The tenth edition of the WCP is, in basic terms, similar to previous editions of the tournament. Players from the 96 countries allowed into the tournament are allowed to enter events, with the player who wins each individual tournament advancing their country through to the next round. Traditionally, that format would carry on until the final round, in which smaller teams would be chosen to represent the remaining countries and duel for the World Cup title. This year, the event will remain online throughout the entirety of the WCP, and anyone from the countries in contention will be allowed to participate right through the finals.
The WCP began on November 22 and 23, when the participating nations were divided into eight groups of 12 countries each. Each group held two play money, Heads-Up No Limit Hold’em tournaments with a 1,000 chip buy-in.
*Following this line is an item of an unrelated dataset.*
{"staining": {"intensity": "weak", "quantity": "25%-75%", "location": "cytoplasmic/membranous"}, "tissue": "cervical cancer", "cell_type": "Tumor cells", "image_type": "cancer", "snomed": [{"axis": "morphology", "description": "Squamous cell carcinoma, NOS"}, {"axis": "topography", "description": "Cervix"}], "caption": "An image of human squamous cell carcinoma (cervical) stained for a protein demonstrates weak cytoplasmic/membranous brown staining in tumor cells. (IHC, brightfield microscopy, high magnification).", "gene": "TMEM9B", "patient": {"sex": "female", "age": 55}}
The play money format allowed even nations where PokerStars doesn’t offer real money play, including the United States, to participate.
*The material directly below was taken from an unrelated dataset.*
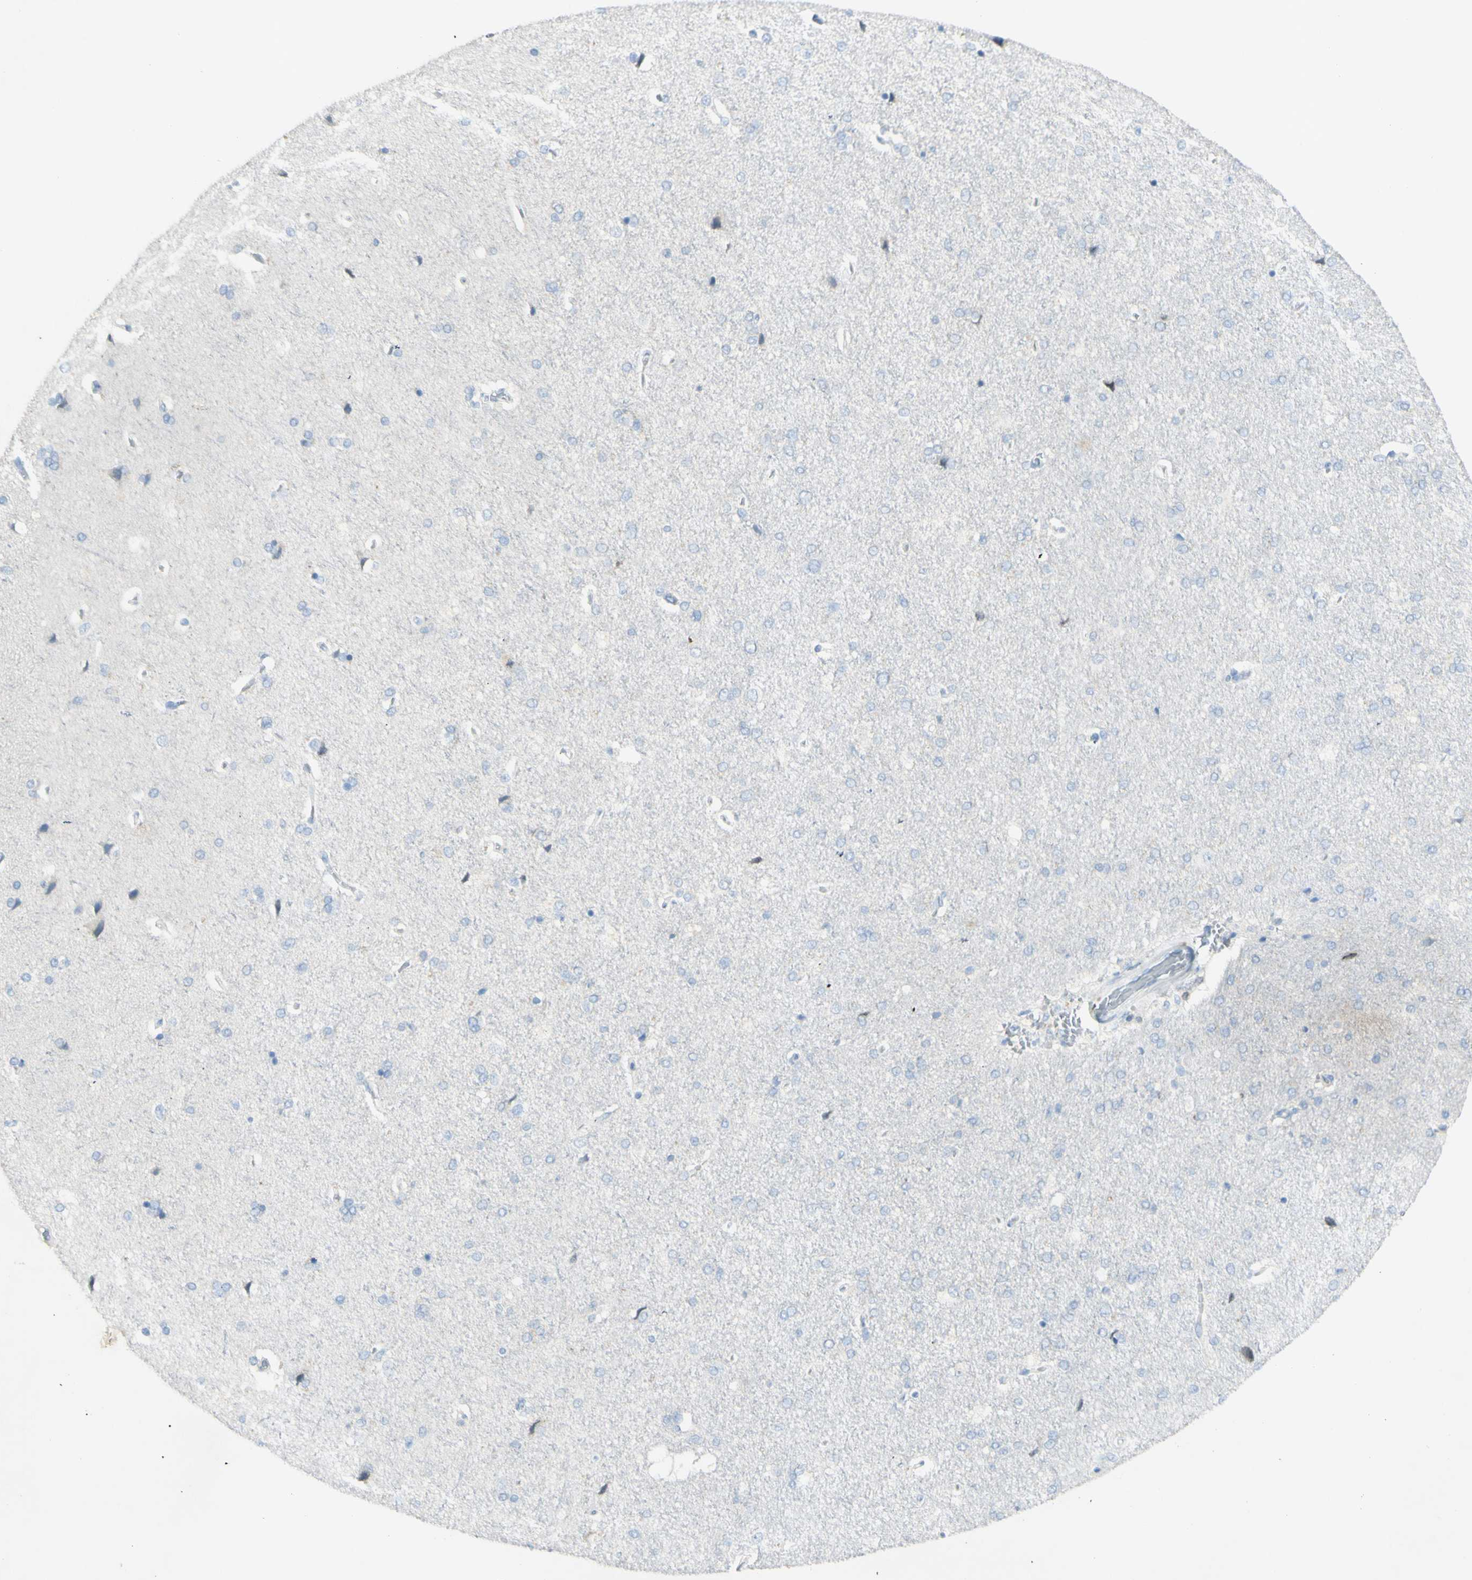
{"staining": {"intensity": "negative", "quantity": "none", "location": "none"}, "tissue": "cerebral cortex", "cell_type": "Endothelial cells", "image_type": "normal", "snomed": [{"axis": "morphology", "description": "Normal tissue, NOS"}, {"axis": "topography", "description": "Cerebral cortex"}], "caption": "Endothelial cells show no significant protein positivity in normal cerebral cortex. The staining was performed using DAB (3,3'-diaminobenzidine) to visualize the protein expression in brown, while the nuclei were stained in blue with hematoxylin (Magnification: 20x).", "gene": "GDF15", "patient": {"sex": "male", "age": 62}}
The winners of those two tournaments moved their nations on to the Round of 16. Qualifying nations including the United States and Canada, who are scheduled to play against each other, along with Germany, Spain, Italy, Russia, Venezuela, Australia, France and Poland, among others.
That next round will take place on November 29, when nations will go head-to-head in 10,000 chip buy-in heads-up tournaments. The individual winner of each tournament will again advance their nation through to the next round. That process will continue each week through December 20, with increasing (play money) buy-ins in each round. The final (and a consolation third-place match) will be held on that final day, with each player requiring a 100,000 buy-in to participate.
The new format could prove to be a lucrative one for PokerStars. With no real money prizes or a live event to manage, costs will be down significantly. Plus, the relative prestige of the event makes the WCP a more serious event than most play money tournaments. That could encourage more players to purchase play money chips; the site advertises chip sales starting at $1.99 for 350,000 chips.
But the real reason for the completely online, no real money format for this year’s WCP might be rooted in New Jersey. When Amaya appeared to be on the verge of having the PokerStars brand approved by state regulators, there was talk that the return of the largest online poker site to the state could lead to international events being held in Atlantic City. State Senator Raymond Lesniak (D-Union County) even said that PokerStars could bring events similar to golf’s Ryder Cup to the city, which appeared to be a direct reference to the WCP.
However, the delays in the licensing process for PokerStars may have put an end to those aspirations, at least for this year, which may have necessitated a change of plans. According to reports, an approval from New Jersey regulators won’t be coming until at least early next year.